You *think* your competition is the guy at the TV station who always rip-and-reads your stories, or the reporter on your beat at the major metro from the big city 12 miles away, or that alt-weekly with the nasty cartoonist, don’t you?
Sorry, but that’s simply not the case.
Oh, sure, your ad reps and their ad reps might be calling the same local businesses and trying to squeeze a few more upsells out of them, and in that sense, yes, you’re competing with other local news organizations for advertising dollars.
But what are you doing to compete for the attention of your audience?
Your competition is the Web.
It’s Facebook and MySpace and Twitter and blogs and iTunes and IM and Ning and Digg and Delicious and e-mail and Flickr and Yelp and Amazon and now is not the time to wave them off as something someone other than your readers spends their time doing.
If you’ve said the words ‘Oh, well we’ve always done it that way’ in the last FIVE YEARS, you have a problem with addressing the question of who is competing with your organization.

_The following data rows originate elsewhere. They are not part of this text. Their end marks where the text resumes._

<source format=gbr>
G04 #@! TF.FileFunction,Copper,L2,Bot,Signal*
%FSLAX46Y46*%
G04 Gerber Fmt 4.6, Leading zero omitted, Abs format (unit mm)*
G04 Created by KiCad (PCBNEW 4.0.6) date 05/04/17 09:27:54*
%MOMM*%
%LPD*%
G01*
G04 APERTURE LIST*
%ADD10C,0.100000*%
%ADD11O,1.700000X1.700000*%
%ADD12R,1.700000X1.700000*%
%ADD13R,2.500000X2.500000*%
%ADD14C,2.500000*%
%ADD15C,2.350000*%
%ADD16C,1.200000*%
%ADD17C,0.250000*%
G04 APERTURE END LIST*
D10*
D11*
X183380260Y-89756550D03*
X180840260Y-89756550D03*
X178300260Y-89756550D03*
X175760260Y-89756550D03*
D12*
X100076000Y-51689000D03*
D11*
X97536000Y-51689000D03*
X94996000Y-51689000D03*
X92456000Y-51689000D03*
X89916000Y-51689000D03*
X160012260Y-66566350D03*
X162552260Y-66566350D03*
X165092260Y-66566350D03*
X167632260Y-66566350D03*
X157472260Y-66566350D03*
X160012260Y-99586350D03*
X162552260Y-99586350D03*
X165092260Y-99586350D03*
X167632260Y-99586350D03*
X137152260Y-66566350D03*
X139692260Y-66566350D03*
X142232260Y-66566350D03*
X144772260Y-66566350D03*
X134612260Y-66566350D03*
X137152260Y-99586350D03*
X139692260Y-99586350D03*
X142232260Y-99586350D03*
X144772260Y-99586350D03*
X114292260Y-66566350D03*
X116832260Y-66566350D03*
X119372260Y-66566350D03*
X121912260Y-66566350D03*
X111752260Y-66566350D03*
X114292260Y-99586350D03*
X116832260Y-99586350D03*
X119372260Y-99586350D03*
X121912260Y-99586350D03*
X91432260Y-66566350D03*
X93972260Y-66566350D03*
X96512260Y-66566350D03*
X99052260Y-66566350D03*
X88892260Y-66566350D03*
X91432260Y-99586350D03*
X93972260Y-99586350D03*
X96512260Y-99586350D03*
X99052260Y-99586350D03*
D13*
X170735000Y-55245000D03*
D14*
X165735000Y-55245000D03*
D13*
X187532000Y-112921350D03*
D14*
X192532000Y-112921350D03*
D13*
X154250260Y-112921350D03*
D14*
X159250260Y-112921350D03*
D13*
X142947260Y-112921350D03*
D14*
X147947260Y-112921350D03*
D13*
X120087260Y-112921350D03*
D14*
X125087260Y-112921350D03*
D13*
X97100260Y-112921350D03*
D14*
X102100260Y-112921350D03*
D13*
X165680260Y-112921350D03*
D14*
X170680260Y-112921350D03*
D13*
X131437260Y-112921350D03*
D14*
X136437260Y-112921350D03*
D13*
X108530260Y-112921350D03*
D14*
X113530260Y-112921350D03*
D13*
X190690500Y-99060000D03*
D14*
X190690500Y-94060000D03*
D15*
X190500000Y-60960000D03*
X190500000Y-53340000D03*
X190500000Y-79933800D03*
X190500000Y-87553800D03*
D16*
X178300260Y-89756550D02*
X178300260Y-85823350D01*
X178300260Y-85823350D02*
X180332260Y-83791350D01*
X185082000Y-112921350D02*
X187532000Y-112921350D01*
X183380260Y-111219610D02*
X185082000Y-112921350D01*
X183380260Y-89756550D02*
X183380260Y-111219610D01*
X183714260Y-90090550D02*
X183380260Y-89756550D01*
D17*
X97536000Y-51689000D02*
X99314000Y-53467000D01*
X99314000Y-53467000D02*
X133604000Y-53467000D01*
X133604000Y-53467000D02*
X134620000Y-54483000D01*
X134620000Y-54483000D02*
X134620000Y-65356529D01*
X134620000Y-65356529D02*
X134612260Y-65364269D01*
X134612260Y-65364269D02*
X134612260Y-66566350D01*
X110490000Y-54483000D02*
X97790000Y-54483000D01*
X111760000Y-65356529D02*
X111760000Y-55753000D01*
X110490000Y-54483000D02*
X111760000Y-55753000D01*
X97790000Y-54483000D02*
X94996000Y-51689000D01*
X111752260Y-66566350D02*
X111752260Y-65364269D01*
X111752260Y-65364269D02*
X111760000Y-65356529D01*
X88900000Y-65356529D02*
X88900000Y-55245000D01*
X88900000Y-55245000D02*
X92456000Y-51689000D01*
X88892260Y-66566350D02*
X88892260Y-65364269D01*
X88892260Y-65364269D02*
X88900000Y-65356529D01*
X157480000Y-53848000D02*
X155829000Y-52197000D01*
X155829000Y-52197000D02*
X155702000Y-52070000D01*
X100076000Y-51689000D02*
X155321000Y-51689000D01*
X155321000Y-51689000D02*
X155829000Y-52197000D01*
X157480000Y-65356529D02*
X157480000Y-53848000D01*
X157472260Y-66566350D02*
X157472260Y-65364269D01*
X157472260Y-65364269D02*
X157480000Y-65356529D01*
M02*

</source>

If you’ve said the words ‘Oh, but that won’t work here’ in the last THREE YEARS, you definitely have a problem with addressing the pace of change in the news business.

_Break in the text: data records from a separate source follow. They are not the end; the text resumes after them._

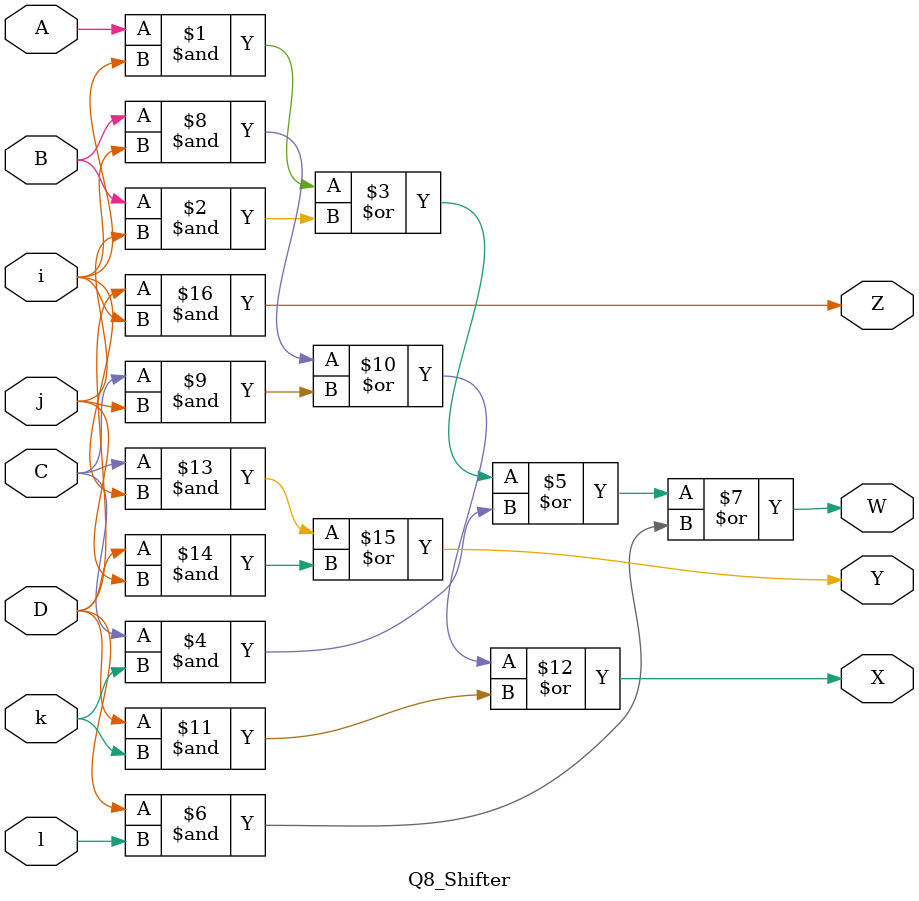
<source format=v>
module Q8_Shifter(input A,B,C,D,i,j,k,l, output W,X,Y,Z);
  assign #(76,68)  W=A&i|B&j|C&k|D&l;
  assign #(57,51)  X=B&i|C&j|D&k;
  assign #(38,26)  Y=C&i|D&j;
  assign #(19,17)  Z=D&i;
endmodule
</source>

Paul Conley says the time for training dinosaurs is over. I say it’s worth the effort, but the first step is helping them understand they have a problem.
Dave Cohn says the time for evangelizing for change is over. I say he’s right that it’s time to put up or shut up; my job is to do shepherd along journalists who are quick to pay lip service to the Web, pushing them through the next steps of actually changing the way they work, every day.